Sheana Davis of the Epicurean Connection will take learners on her culinary journey to Dubai, using ingredients and spices from the region with a slide show of her experiences and insights into the Dubai food scene. Sheana will prepare, demonstrate, and serve guests a four-course course tasting. $100.

The menu:

•Samossa Pie of Lamb Curry: A savory lamb pie, aromatic curry spices, wrapped in crispy pastry.

•Spice Box Chicken: A chicken dish cooked with spices, yogurt, and tomatoes, served with fresh cilantro and lime.

•Indian Spiced Greens: A healthy side dish of greens sautéed with garlic, ginger, cumin, and turmeric.

•Majboos: A basmati rice dish with Arabian spices, such as cardamom, cinnamon, cloves, and saffron.

•Knafeh: A sweet and creamy dessert of phyllo dough layered with cheese and date honey.

•Ruya Cocktail: A refreshing drink made with sparkling wine or sparkling water, pomegranate molasses, and citrus juice.

You will receive the recipes for all the dishes after the class, so you can recreate them at home and share them with your family and friends.

Savory Mango Compound Butter from chef Sheana Davis of Epicurean Connection, who will teach a class on butter compounds with her daughter Karina. (John Burgess / The Press Democrat)
Savory Mango Compound Butter from chef Sheana Davis of Epicurean Connection, who will teach a class on butter compounds with her daughter Karina. (John Burgess / The Press Democrat)

July 8

Wacky Butters & Waffles with Sheana and Karina Davis.

Learn how to make your own compound butters with a variety of cereal flavors, such as Fruit Loops, Cinnamon Toast Crunch, Apple Jacks, Cocoa Crispies and more. You’ll get to taste your creations on fresh made waffles and enjoy a cup of hot cocoa or coffee.
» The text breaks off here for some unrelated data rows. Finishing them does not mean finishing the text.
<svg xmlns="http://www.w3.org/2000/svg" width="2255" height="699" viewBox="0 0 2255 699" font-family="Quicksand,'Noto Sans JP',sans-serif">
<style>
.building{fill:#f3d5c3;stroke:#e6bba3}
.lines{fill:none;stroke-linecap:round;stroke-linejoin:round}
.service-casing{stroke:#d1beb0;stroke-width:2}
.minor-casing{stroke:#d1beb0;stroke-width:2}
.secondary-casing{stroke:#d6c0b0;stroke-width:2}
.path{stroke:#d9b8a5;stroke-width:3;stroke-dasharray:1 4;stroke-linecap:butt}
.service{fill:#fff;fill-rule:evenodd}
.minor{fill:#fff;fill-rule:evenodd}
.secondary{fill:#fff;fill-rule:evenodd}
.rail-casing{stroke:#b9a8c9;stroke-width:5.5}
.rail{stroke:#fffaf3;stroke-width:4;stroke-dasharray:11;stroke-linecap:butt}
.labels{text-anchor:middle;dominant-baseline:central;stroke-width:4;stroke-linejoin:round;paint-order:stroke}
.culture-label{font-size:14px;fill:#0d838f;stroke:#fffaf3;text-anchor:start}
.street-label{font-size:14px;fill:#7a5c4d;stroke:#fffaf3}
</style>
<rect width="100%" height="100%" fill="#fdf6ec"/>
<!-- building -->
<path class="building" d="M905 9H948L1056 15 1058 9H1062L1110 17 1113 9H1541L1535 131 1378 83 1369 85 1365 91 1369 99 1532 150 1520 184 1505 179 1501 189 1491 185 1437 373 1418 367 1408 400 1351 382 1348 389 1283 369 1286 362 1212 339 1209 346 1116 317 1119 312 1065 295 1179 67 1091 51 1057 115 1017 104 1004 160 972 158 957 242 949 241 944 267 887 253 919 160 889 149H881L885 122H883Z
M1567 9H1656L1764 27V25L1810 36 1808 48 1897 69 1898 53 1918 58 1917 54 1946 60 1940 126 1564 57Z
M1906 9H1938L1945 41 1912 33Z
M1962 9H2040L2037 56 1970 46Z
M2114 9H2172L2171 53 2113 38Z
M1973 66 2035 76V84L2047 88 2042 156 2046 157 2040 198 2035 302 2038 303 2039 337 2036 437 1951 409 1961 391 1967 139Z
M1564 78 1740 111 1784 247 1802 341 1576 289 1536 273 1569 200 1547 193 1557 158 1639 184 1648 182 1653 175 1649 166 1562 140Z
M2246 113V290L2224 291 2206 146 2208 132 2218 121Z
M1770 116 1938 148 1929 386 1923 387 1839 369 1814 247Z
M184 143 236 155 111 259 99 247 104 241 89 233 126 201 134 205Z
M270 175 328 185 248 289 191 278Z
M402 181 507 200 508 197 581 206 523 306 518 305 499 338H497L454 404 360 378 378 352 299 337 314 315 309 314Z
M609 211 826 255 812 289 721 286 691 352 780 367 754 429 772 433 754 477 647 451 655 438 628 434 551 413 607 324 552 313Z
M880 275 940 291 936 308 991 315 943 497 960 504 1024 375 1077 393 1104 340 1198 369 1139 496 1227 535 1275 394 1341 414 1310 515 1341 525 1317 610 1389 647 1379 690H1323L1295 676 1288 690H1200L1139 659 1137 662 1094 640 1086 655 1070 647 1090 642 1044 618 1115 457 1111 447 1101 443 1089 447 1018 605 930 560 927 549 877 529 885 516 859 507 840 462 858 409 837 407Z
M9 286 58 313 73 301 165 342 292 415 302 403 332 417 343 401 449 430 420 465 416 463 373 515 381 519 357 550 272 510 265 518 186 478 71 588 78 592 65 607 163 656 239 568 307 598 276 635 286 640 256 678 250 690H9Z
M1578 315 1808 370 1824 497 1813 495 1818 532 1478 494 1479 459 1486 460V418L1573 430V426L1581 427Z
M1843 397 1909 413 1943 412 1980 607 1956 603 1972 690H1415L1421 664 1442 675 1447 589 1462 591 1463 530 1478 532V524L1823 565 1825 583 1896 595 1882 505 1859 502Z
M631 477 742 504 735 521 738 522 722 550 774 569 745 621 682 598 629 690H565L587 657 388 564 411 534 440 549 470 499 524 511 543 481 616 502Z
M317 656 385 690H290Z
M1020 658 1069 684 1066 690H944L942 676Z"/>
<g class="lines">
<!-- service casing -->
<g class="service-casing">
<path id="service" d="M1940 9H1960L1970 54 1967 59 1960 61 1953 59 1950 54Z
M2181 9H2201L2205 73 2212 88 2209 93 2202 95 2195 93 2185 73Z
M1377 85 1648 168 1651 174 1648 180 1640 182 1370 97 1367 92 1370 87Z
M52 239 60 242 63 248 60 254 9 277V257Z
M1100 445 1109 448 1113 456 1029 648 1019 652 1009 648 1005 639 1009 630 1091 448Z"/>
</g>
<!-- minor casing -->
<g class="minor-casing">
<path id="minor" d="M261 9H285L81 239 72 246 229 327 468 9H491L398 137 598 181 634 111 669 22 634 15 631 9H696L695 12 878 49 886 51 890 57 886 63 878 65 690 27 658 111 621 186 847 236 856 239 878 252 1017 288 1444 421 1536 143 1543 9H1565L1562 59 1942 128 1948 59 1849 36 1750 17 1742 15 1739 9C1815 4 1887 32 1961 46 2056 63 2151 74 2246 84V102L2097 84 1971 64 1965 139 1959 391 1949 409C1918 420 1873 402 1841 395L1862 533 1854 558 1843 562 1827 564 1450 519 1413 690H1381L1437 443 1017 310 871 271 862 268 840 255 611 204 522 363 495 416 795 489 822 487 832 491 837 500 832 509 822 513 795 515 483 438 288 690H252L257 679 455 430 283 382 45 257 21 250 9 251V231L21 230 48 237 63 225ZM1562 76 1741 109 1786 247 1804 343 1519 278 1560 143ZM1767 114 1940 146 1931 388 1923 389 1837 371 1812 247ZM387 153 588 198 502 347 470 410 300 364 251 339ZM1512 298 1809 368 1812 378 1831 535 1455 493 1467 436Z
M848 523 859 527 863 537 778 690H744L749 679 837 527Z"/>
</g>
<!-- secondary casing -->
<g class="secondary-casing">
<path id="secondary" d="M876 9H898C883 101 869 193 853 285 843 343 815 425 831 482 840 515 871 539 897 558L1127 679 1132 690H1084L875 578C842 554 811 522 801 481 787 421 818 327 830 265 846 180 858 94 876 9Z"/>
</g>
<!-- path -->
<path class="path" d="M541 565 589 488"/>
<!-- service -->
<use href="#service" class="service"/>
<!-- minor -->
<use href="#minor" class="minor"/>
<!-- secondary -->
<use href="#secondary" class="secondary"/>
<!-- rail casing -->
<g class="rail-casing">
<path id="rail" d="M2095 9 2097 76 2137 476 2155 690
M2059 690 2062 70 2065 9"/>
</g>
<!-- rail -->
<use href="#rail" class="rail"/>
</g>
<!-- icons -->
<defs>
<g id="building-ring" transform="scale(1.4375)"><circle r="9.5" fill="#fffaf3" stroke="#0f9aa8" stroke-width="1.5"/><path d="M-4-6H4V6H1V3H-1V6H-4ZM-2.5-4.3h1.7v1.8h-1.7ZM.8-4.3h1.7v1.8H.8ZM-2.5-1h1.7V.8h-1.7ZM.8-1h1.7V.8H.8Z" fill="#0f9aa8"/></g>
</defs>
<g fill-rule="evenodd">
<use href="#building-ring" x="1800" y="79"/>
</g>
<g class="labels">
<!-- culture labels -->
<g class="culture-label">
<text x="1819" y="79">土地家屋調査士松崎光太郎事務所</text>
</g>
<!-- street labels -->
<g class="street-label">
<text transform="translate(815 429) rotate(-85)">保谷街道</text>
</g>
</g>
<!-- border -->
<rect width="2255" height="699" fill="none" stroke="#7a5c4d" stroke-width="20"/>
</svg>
Recipe packet to take home to recreate these butters. $25 per person, $80 for family of four.

Best known for her Epicurean Connection, Sheana says that for “almost 30 years, she has been creating delicious butters, and Karina has been helping since she could walk.”

A copy of their book, “Buttermonger” is not included, but will be available for sale the day-of. ($20, 76 pages).